Interpretation. We show that in the greedy sense, choosing \(\alpha\) such that
\[\begin{align} {\alpha\over1-\alpha}>\max_{b\ne A^\*}\left[{Q^\omega(x,b)-Q^\omega(x,a^\*)\over Q(x,a^\*)-Q(x,b)}\right]{d^\mu(x)\over d^\pi(x)}\tag 9 \end{align}\]will resulting in a policy that produces the same optimal action as the optimal policy, i.e.,
\[\begin{align} \arg\max_a[Q(x,a)]=\arg\max_a[Q^\alpha(x,a)]\quad \forall x \tag 10 \end{align}\]Let \(a^*=\arg\max_a Q(x,a)\) be the best action and \(A^*\) the set of best actions. Equation \((9)\) is equivalent to
\[\begin{align} Q^\alpha(x,a^\*)>Q^\alpha(x,b)\quad\forall b\notin A^\* \end{align}\]By the definition of \(Q^\alpha\), we have
\[\begin{align} Q(x,a^\*)d^\pi(x)\alpha + Q^\omega(x,a^\*) d^\mu(x)(1 − \alpha)&>Q(x,b)d^\pi(x)\alpha + Q^\omega(x,b) d^\mu(x)(1 − \alpha)\quad\forall b\notin A^\*\\\ \big(Q(x,a^\*)d^\pi(x)-Q(x,b)d^\pi(x)\big)\alpha&>\big(Q^\omega(x,b) d^\mu(x)-Q^\omega(x,a^\*) d^\mu(x)\big)(1 − \alpha)\quad\forall b\notin A^\*\\\ {\alpha\over1-\alpha}&>\max_{b\ne A^\*}\left[{Q^\omega(x,b)-Q^\omega(x,a^\*)\over Q(x,a^\*)-Q(x,b)}\right]{d^\mu(x)\over d^\pi(x)} \end{align}\]This inequality provides us several interesting observations
- The larger the action value gap in the real \(Q\)-function \(Q(s,a^*)-Q(s,b)\), the less on-policy data is required
- If \(\max_{b\ne A^*}Q^\omega(x,b)-Q^\omega(x,a^*)\) is negative, \(\alpha\) may be as small as zero. That is, when \(Q^\omega\) has the same optimal action as \(Q\), the proportion of on-policy data does not matter.

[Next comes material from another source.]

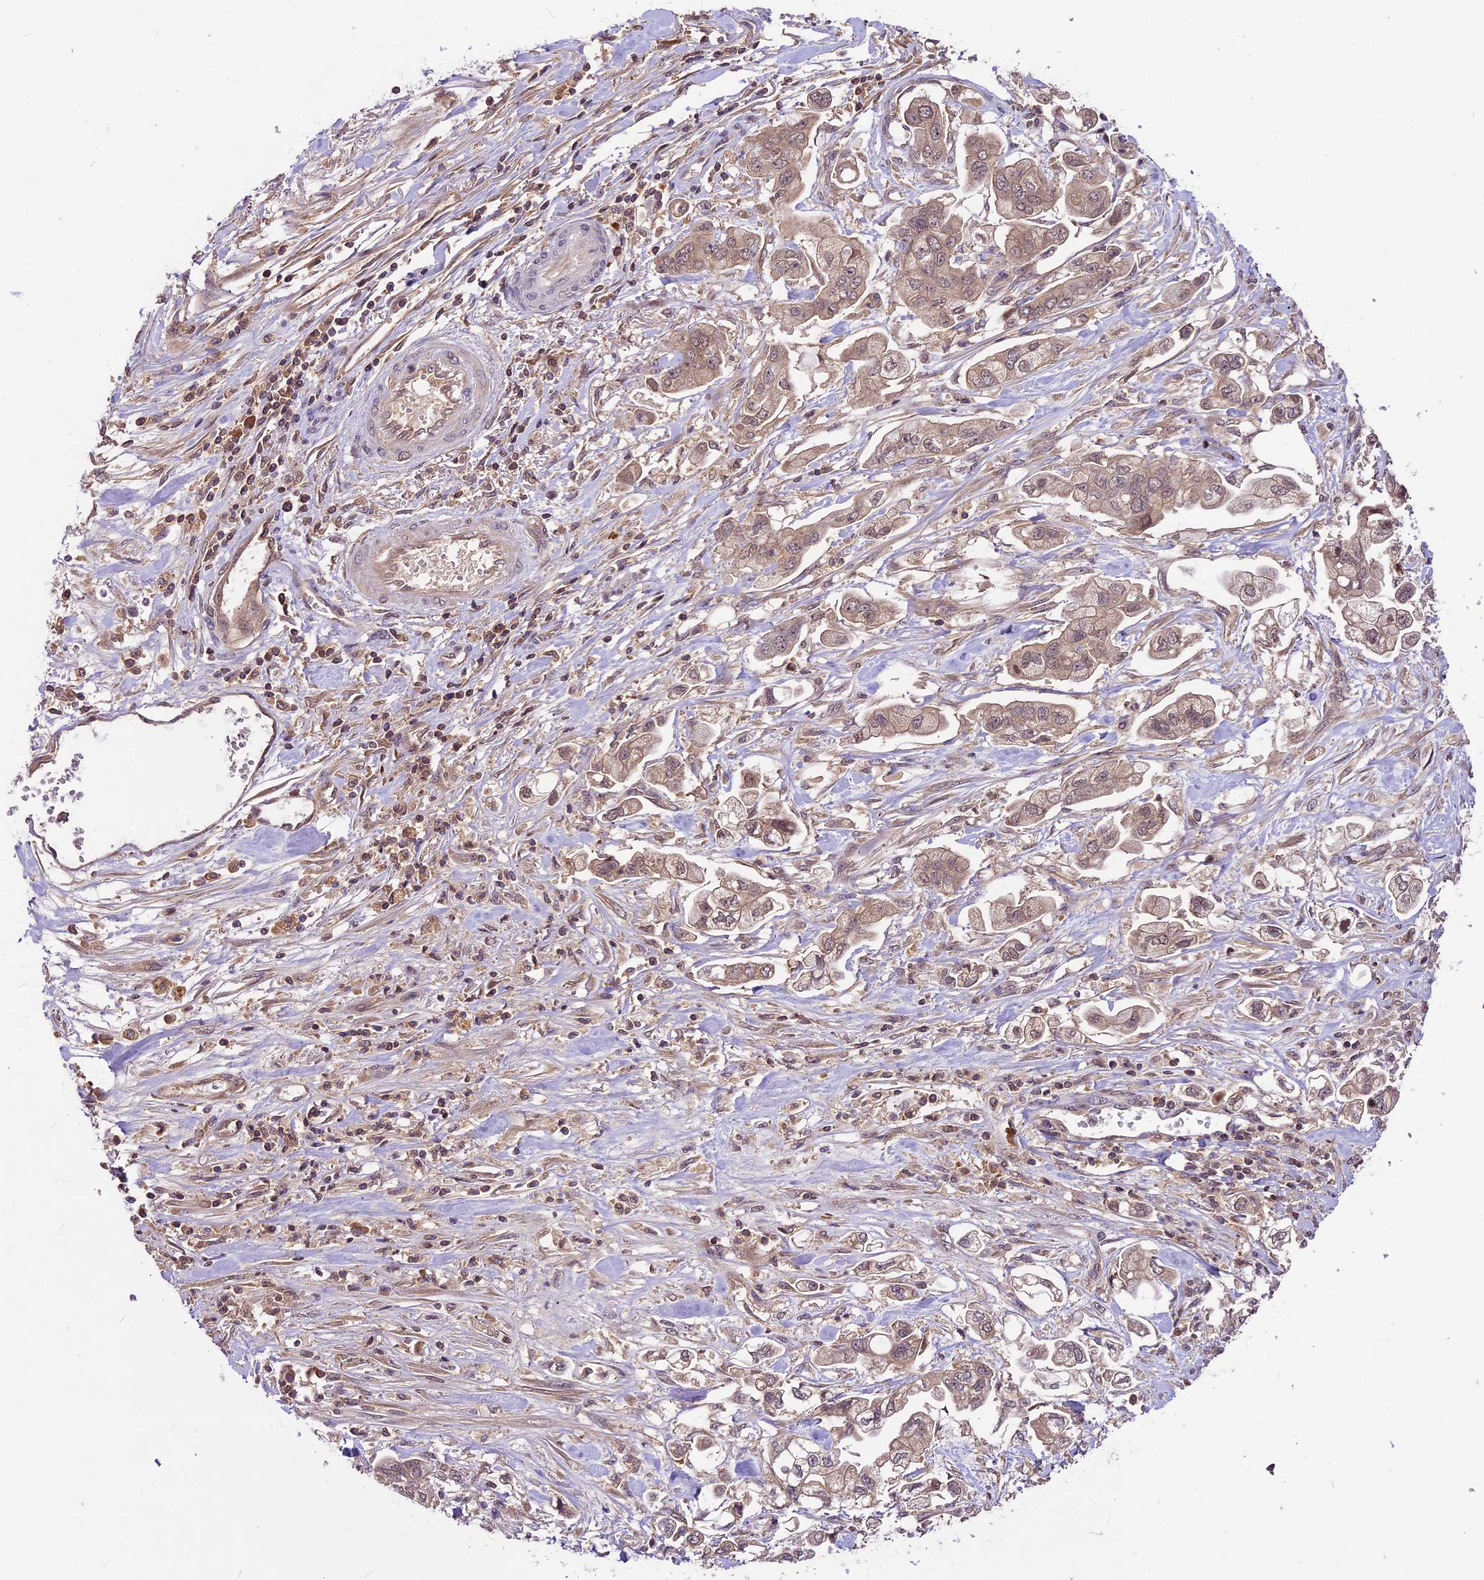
{"staining": {"intensity": "weak", "quantity": ">75%", "location": "cytoplasmic/membranous,nuclear"}, "tissue": "stomach cancer", "cell_type": "Tumor cells", "image_type": "cancer", "snomed": [{"axis": "morphology", "description": "Adenocarcinoma, NOS"}, {"axis": "topography", "description": "Stomach"}], "caption": "High-magnification brightfield microscopy of stomach cancer stained with DAB (3,3'-diaminobenzidine) (brown) and counterstained with hematoxylin (blue). tumor cells exhibit weak cytoplasmic/membranous and nuclear staining is appreciated in approximately>75% of cells.", "gene": "ATP10A", "patient": {"sex": "male", "age": 62}}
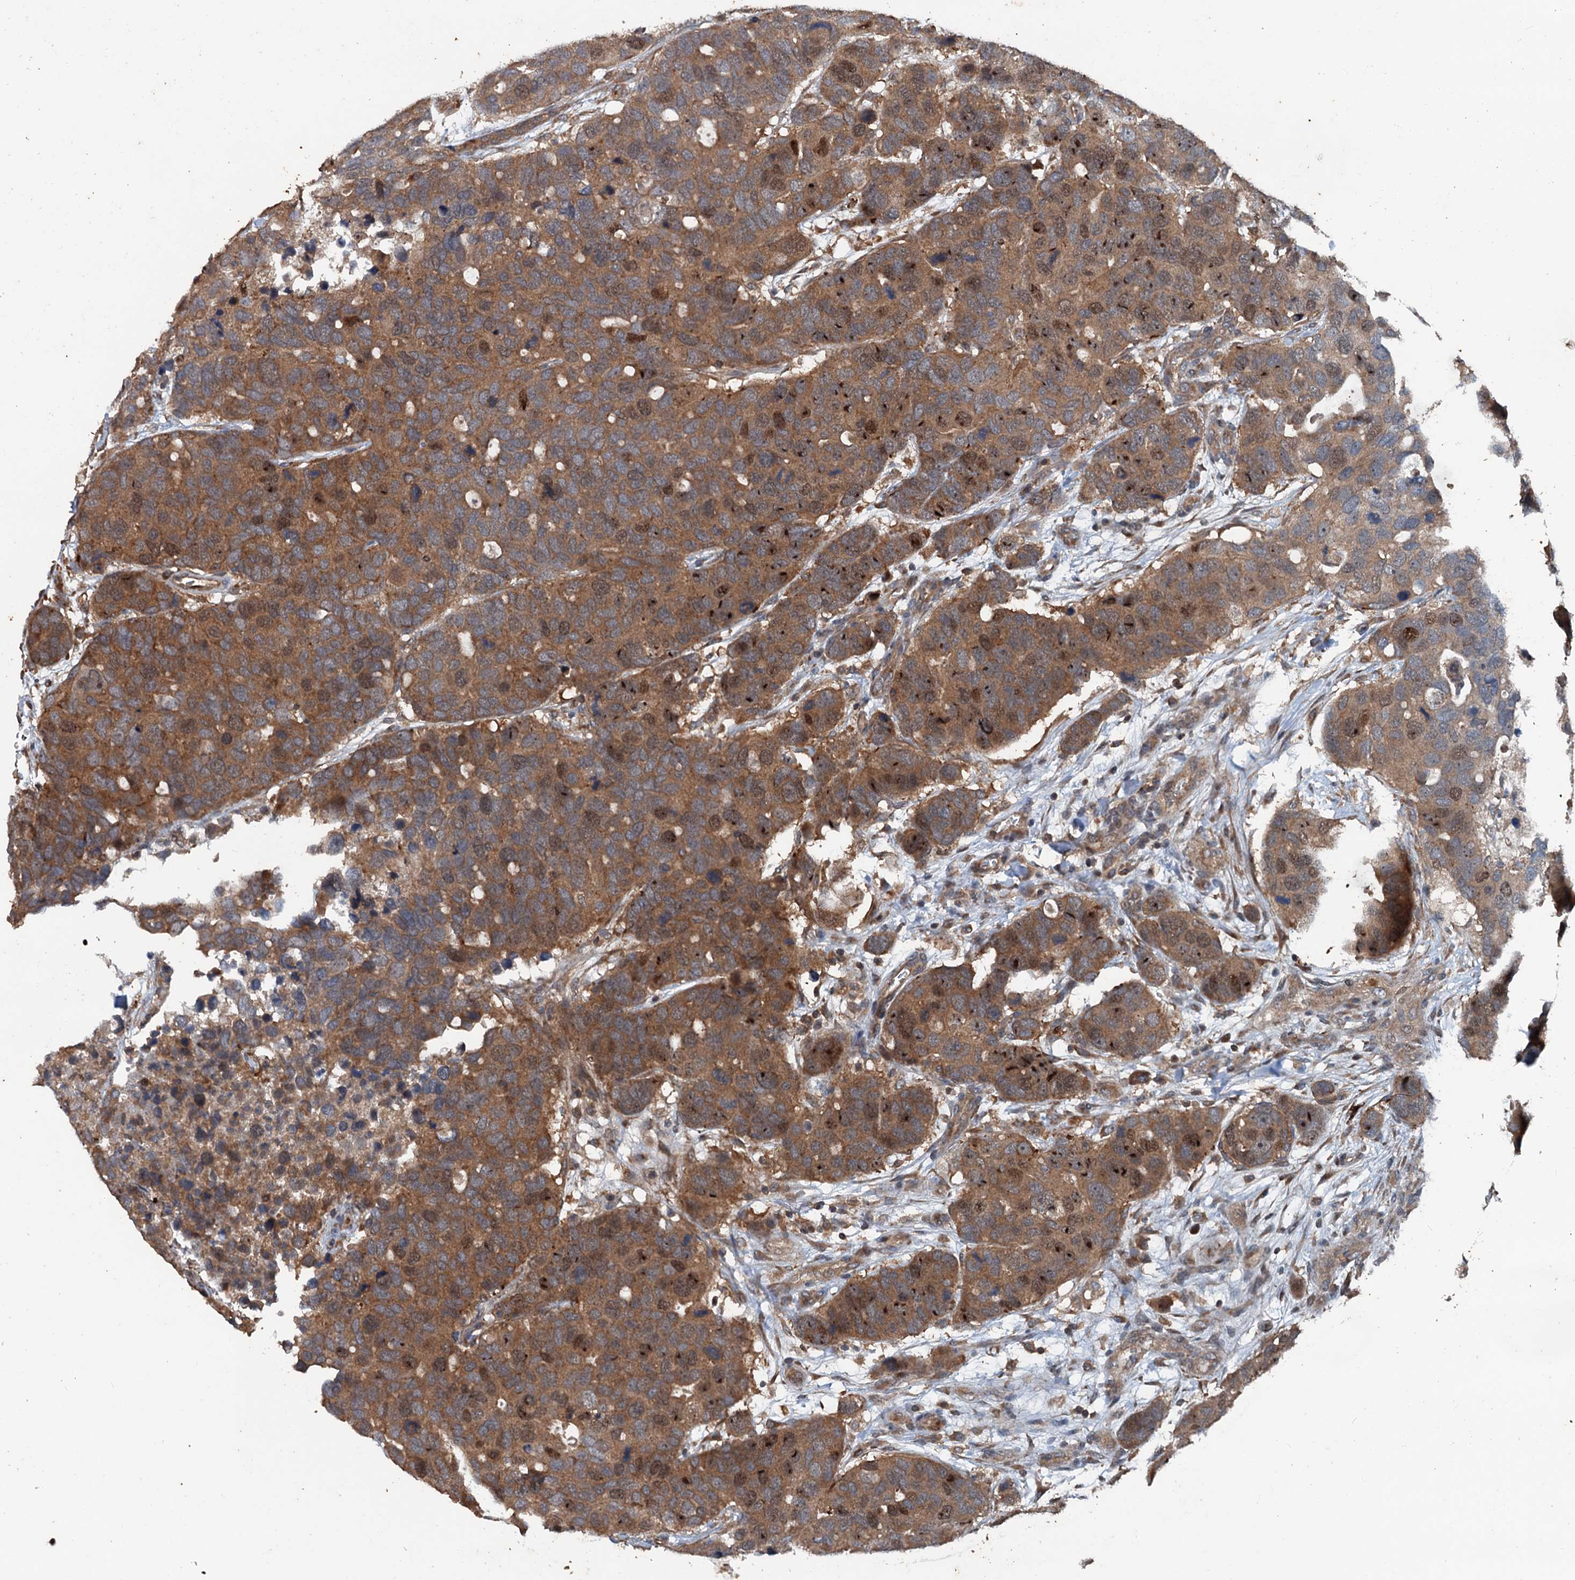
{"staining": {"intensity": "moderate", "quantity": ">75%", "location": "cytoplasmic/membranous,nuclear"}, "tissue": "breast cancer", "cell_type": "Tumor cells", "image_type": "cancer", "snomed": [{"axis": "morphology", "description": "Duct carcinoma"}, {"axis": "topography", "description": "Breast"}], "caption": "Tumor cells reveal moderate cytoplasmic/membranous and nuclear positivity in approximately >75% of cells in breast intraductal carcinoma. The protein is shown in brown color, while the nuclei are stained blue.", "gene": "TEDC1", "patient": {"sex": "female", "age": 83}}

- Less on-policy data is required if \(d^\mu(x)\over d^\pi(x)\) is small, i.e. if \(\pi\) visits state \(x\) more often than \(\mu\).
It is worth noting that Proposition 2 only says that by mixing on- and off-policy data, it is possible for V-trace to learn an optimal greedy policy. However, in the case where a stochastic policy is preferred, such guarantees are no longer held.
References
Espeholt, Lasse, Hubert Soyer, Remi Munos, Karen Simonyan, Volodymyr Mnih, Tom Ward, Boron Yotam, et al. 2018. “IMPALA: Scalable Distributed Deep-RL with Importance Weighted Actor-Learner Architectures.” 35th International Conference on Machine Learning, ICML 2018 4: 2263–84.
Schmitt, Simon, Matteo Hessel, and Karen Simonyan. 2019. “Off-Policy Actor-Critic with Shared Experience Replay.” ArXiv, no. Figure 2: 1–20.